While breastfeeding can lead to dry skin around the nipples and potential bleeding, there are other reasons why dry skin may induce bleeding on and around nipples that can potentially affect anyone. Even if you aren't breastfeeding, common reasons why nipples bleed due to dry skin are contact dermatitis, friction, irritation, and excessive exposure to elements, like hot water, per Healthline. For instance, taking lengthy hot showers may cause the skin to become dry and the sensitive areas around your nipples to crack and thus bleed. If this is the case, try taking shorter showers or turning the water temperature down a tad. Avoiding scented soaps, body washes, and other products can reduce your risk of experiencing dry skin and cracked nipples. Should your nipples bleed due to inordinate dryness, you can apply an antibiotic ointment to keep the broken skin clean while it heals.

Eczema on the nipples can also lead to bleeding, particularly if you scratch the afflicted skin, according to Cleveland Clinic. This skin condition doesn't discriminate and can affect anyone, from newborns to adults, so knowing what to look for is important. Eczema is a form of dermatitis that presents with itchiness and a rash that can appear on both the nipple and areola areas. However, the rash created by eczema isn't contagious. Applying unscented lotion or moisturizer to skin with eczema can help to reduce inflammation and dryness, as can corticosteroids and other recommendations from your healthcare provider.

Bleeding from traumatic injuries to the area

Just like the skin on other parts of your body can become injured and bleed, the skin on and around your nipples is equally susceptible. Common reasons why nipples bleed from trauma or injury are rooted in piercings, tight-fitting clothing, and irritation from breastfeeding (via Healthgrades). If bleeding from an injury is accompanied by pus, then an infection might be present and you should seek medical attention.

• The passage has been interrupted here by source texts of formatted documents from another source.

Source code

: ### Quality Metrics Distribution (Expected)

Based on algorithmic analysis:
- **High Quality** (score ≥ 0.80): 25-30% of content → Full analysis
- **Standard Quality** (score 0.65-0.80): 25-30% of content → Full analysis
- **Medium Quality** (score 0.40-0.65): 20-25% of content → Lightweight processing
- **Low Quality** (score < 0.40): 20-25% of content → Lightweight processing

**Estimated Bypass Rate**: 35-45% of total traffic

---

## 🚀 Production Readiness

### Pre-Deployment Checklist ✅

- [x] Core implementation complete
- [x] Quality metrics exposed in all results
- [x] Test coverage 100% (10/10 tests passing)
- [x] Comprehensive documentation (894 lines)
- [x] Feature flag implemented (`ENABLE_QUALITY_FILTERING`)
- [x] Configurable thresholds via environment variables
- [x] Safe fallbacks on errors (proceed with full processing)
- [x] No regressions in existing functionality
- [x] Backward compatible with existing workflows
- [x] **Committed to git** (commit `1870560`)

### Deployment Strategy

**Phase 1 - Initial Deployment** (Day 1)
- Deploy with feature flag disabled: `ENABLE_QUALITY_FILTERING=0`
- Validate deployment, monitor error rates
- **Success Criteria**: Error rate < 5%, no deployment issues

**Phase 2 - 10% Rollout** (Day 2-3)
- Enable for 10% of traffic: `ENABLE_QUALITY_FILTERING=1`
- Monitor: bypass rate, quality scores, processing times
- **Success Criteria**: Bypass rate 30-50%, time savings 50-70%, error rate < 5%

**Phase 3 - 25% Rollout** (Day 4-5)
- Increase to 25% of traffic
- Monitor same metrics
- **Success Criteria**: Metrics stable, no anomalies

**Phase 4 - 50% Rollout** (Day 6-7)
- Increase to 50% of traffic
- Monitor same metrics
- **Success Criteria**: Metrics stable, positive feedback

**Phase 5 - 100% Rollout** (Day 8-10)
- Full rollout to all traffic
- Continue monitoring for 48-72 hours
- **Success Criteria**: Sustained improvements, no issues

Additionally, bloody discharge from a nipple can indicate a potentially serious underlying condition and should immediately be examined by a trained healthcare professional.

When it comes to nipple piercings, it can take up to four months for the area to fully heal, reports Healthline. You'll also want to choose a salon or studio that performs piercings under sterile conditions. Be certain to follow all instructions given to you about how to keep the new piercing clean during the healing process. Should trauma-induced bleeding occur to the area around your nipple, such as from a tight-fitting bra, intense nipple stimulation, or from biting during sexual intercourse, you can use an antiseptic product, like Bactine, or other over-the-counter product to prevent potential infections from developing. Other tips include utilizing unscented laundry detergent when washing clothes, keeping the area around your nipples and breasts moisturized with scent-free products, and regularly washing the area with mild soap and warm water.